Like No One Is Watching

For as long as I can remember music has always been a big part of my family’s life. Looking back I don’t recall anyone in my house watching more than an hour or so of TV at a time. But there was always music playing. Whether it was mom’s ‘Best of Chicago’ cd or one of dad’s many records, my house was filled with songs.

My mom was tone deaf but that didn’t stop her from tapping her feet along off beat and even on a  rare occasion singing along to a Kenny Loggins song. By the time I was ready to enter kindergarten, I was well versed in the protest songs of Woodie Gutherie and Pete Seeger thanks to my dad’s undying love of folk music. Although my sister dabbled in listening to The New Kids on the Block, Billy Joel was her first musical love. My earliest memory involves me standing on my dad’s feet twirling around the house to Edison Lighthouse’s ‘Love grows’.

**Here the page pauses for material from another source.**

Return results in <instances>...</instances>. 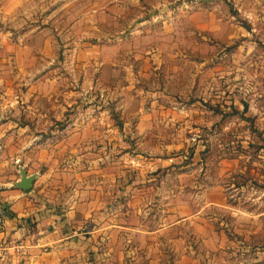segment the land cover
I'll return each instance as SVG.
<instances>
[{"label":"rangeland","instance_id":"obj_1","mask_svg":"<svg viewBox=\"0 0 264 264\" xmlns=\"http://www.w3.org/2000/svg\"><path fill=\"white\" fill-rule=\"evenodd\" d=\"M193 1L0 0L1 121L10 110L45 149L59 143L73 180L102 150L165 192L151 196L159 211L221 187L224 204L151 257L108 264H264V0L228 3L242 35L199 33Z\"/></svg>","mask_w":264,"mask_h":264},{"label":"crops","instance_id":"obj_2","mask_svg":"<svg viewBox=\"0 0 264 264\" xmlns=\"http://www.w3.org/2000/svg\"><path fill=\"white\" fill-rule=\"evenodd\" d=\"M135 1L151 12L168 6L174 10L187 7L184 3L177 7L180 0ZM232 1L239 7L247 2ZM229 2H191L197 31L242 35L229 14ZM183 21L188 20L185 17ZM179 22L182 24V19ZM8 112L10 115L0 120V201L9 211L5 237L11 249L0 264H108L114 257L136 255L147 259L178 225L224 204L221 187L215 182L207 189L200 184L192 187L196 191L175 196L182 199L179 205L171 207L169 203V208L159 211L151 196H165V192L159 188L153 191L152 179L147 176L123 175L124 167H118V160L108 162L102 150L90 156L92 160L83 153L78 160L83 161L84 170L73 180L67 172L73 164L68 166L59 143L55 154L45 149L33 138L34 131L18 126L14 118H8L12 111ZM43 166L48 170L41 173ZM23 177L32 179L27 191L18 186ZM192 181L193 177L186 183ZM18 245L22 247L19 250L14 248Z\"/></svg>","mask_w":264,"mask_h":264},{"label":"built area","instance_id":"obj_3","mask_svg":"<svg viewBox=\"0 0 264 264\" xmlns=\"http://www.w3.org/2000/svg\"><path fill=\"white\" fill-rule=\"evenodd\" d=\"M198 1V0H194ZM9 217V211L7 207L0 201V261L4 260L8 255V251L11 249L8 247V242L5 237L6 221ZM16 249H21L20 245L15 246ZM14 252V251H13Z\"/></svg>","mask_w":264,"mask_h":264},{"label":"water","instance_id":"obj_4","mask_svg":"<svg viewBox=\"0 0 264 264\" xmlns=\"http://www.w3.org/2000/svg\"><path fill=\"white\" fill-rule=\"evenodd\" d=\"M32 179L31 178H27V177H23L21 179V182L19 183V188L22 189L23 191H27L30 188V184H31Z\"/></svg>","mask_w":264,"mask_h":264}]
</instances>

To this day, whenever Don Mclean’s ‘American Pie’ comes on the stereo I find myself clutching my heart when the singer meets the girl who sang the blues.  Even though decades have passed, there are songs that continue to stop me in my tracks no matter where I am. My parents introduced my sister and I to a wide range of musicians over the years, and in turn we added a few new artists to their repertoire.

I truly believe that my dad’s world changed forever the day I brought home a mixtape of The Barenaked ladies that a classmate had made for me. He has definitely reveled in my personal discovery of The Beatles—even if it happened 20 years after he would have liked it to.  While we’ve all gotten older and our music collections have changed, music is still a huge part of our lives.

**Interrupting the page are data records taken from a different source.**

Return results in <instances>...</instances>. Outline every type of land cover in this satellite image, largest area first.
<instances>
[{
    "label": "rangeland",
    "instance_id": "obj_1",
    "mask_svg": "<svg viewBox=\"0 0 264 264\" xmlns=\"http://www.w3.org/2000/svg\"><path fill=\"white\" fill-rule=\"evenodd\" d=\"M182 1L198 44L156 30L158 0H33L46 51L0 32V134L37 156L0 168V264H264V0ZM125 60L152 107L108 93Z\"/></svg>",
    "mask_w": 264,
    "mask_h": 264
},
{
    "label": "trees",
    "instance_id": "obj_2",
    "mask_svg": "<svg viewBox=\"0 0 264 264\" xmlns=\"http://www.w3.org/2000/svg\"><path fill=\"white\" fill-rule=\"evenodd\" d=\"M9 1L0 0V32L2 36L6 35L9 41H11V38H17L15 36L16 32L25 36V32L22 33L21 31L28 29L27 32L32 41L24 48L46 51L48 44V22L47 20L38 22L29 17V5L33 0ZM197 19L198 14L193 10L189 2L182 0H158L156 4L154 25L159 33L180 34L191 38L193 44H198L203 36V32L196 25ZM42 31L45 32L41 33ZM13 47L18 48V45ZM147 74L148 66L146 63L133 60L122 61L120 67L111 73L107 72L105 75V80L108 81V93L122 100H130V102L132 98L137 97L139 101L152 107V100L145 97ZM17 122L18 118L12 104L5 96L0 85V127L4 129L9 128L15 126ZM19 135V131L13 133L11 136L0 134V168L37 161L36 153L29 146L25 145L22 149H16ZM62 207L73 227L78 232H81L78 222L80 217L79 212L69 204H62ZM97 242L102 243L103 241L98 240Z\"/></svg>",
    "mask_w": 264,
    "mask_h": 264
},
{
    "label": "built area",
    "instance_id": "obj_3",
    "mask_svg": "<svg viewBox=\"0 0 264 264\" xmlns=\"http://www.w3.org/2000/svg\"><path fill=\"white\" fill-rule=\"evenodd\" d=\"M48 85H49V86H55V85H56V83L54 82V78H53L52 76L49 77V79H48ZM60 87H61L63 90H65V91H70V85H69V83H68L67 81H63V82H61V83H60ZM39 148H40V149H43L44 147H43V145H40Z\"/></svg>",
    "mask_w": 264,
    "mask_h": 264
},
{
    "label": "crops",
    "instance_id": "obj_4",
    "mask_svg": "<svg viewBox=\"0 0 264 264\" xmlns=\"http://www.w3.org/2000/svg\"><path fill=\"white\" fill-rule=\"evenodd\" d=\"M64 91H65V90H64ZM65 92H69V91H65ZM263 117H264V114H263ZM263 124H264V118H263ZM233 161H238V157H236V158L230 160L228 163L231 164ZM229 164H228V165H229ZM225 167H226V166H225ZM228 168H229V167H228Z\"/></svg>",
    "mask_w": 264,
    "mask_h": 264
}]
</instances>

My parents shared their love of music with my sister and I from day one. They encouraged us to sing loud and to dance like no one was watching.  Although I know that these acts were not necessarily intended to be life lessons, my parents’ enthusiasm for the songs they loved taught me the importance of getting lost in the moment.

And by getting lost, I have found joy. I have danced in the rain, I have sang at the top of my lungs while running down the streets of New York City, and I have recited entire soundtracks to anyone who’d listen. I honestly can’t count how many times I've been caught at a stoplight pumping my fist in the air to a righteous beat.  I've also lost track of how many concerts I've attended with my father, but I can tell you that the number will keep going up.

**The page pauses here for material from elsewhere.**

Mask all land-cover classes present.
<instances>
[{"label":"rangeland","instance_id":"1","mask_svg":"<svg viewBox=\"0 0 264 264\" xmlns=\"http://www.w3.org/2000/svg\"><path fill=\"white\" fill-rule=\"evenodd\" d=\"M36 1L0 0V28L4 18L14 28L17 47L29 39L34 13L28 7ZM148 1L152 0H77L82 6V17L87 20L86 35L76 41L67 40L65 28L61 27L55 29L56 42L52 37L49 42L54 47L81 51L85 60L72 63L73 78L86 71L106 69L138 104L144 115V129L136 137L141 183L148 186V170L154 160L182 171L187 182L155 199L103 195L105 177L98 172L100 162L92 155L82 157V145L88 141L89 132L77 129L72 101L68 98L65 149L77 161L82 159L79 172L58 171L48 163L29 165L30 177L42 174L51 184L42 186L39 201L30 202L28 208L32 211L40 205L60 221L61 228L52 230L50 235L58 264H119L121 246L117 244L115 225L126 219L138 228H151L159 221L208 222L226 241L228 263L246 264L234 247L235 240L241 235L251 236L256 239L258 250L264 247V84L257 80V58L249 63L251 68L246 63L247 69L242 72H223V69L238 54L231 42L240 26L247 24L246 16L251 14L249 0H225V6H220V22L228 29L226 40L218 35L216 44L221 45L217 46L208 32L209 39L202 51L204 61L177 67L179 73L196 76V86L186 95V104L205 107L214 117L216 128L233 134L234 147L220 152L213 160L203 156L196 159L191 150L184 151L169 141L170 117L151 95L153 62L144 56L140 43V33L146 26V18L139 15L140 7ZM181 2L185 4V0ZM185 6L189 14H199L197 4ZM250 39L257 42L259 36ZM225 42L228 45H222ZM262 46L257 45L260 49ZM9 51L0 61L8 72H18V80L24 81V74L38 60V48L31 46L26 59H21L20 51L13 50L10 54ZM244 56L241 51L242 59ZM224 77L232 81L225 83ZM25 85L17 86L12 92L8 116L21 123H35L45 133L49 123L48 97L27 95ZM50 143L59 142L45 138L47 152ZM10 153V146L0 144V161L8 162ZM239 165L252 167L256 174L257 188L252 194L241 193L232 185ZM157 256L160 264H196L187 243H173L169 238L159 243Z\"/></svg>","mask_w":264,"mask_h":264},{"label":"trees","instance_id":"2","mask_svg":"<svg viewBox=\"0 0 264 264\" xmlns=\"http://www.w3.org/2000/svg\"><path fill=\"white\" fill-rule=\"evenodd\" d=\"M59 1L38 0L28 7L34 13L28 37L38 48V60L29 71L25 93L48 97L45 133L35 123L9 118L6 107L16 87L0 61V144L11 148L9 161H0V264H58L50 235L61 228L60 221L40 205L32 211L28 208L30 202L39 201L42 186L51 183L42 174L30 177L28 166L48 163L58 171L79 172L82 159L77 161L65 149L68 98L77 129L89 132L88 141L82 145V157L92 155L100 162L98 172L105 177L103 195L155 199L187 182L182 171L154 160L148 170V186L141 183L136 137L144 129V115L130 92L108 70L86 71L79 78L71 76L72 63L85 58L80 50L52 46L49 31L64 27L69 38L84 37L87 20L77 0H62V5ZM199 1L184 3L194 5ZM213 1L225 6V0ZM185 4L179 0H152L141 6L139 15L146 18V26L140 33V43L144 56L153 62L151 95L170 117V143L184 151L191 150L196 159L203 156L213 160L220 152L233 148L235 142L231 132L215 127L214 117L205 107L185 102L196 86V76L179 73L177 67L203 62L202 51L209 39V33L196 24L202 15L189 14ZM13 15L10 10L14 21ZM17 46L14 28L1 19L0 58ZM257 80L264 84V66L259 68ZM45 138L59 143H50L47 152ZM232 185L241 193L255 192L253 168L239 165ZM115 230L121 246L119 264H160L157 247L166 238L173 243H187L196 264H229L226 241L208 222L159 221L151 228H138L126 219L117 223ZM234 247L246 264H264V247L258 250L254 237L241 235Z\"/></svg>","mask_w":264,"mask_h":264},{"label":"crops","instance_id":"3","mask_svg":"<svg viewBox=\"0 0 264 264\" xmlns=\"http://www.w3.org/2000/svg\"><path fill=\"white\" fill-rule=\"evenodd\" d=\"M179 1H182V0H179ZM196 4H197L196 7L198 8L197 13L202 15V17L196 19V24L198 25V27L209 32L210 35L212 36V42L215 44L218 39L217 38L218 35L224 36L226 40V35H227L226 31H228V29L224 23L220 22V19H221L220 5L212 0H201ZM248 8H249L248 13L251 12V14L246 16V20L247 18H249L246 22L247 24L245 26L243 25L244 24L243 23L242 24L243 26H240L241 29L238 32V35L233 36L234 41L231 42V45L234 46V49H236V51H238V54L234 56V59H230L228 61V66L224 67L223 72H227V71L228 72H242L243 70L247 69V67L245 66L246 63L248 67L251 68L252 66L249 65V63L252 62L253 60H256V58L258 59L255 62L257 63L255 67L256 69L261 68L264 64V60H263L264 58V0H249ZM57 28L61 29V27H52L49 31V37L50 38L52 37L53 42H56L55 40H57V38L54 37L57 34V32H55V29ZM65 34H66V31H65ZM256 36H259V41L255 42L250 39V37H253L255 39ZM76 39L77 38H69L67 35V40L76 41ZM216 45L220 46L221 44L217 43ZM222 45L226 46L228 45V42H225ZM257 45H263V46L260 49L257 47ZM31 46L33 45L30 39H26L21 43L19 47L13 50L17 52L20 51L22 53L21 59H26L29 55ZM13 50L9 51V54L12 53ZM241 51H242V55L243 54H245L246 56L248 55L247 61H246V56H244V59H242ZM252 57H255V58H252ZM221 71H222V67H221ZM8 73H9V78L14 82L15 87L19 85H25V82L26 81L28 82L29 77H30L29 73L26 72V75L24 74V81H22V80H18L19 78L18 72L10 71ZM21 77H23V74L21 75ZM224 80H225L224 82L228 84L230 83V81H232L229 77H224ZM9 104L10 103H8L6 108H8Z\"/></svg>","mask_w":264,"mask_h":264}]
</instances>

Tonight Long Island as well as many surrounding areas were hit by some pretty intense thunderstorms. While many of my friends and colleagues took to Twitter and Facebook to complain about the weather, I unplugged my computer and put away the cell phone. I took out my IPod  and cranked up the tunes. As the thunder roared outside, so did the dance party in my living room.

In the midst of a stressful week, I let my anxiety wash away with the rain. I turned on The Rolling Stones’ ‘Ruby Tuesday’ and danced my cares away.  I twirled around the coffee table and thought about all the times my dad played air guitar to Gordon Lightfoot songs when we were kids. I clapped my hands in the air—slightly off beat—as I remembered my mother’s attempts to teach us how to dance to The Bee Gees.  I put the song on repeat and sang at the top of my lungs for good measure; and when it was all over, I felt happy.

Thanks mom and dad for teaching me to love life.